◆ Instructions to follow ◆
In the copy, include every entry exactly but none of its images.
****************
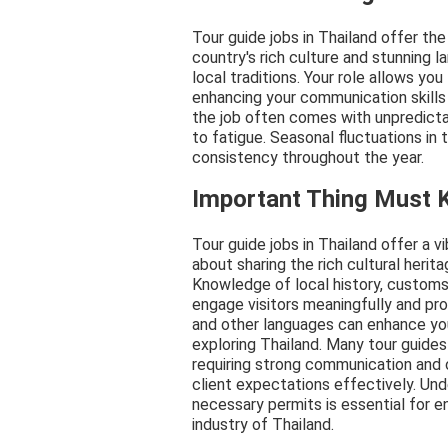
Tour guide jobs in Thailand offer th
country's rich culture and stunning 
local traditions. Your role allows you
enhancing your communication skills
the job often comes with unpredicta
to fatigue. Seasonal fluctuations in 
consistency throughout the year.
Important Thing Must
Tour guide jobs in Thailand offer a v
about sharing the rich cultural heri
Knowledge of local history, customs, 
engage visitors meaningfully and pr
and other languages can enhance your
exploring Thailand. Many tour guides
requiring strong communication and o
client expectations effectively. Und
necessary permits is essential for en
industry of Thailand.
****************
◆ Answer to this exercise ◆
Tour guide jobs in Thailand offer th
country's rich culture and stunning 
local traditions. Your role allows you
enhancing your communication skills
the job often comes with unpredicta
to fatigue. Seasonal fluctuations in 
consistency throughout the year.
Important Thing Must
Tour guide jobs in Thailand offer a v
about sharing the rich cultural heri
Knowledge of local history, customs, 
engage visitors meaningfully and pr
and other languages can enhance your
exploring Thailand. Many tour guides
requiring strong communication and o
client expectations effectively. Und
necessary permits is essential for en
industry of Thailand.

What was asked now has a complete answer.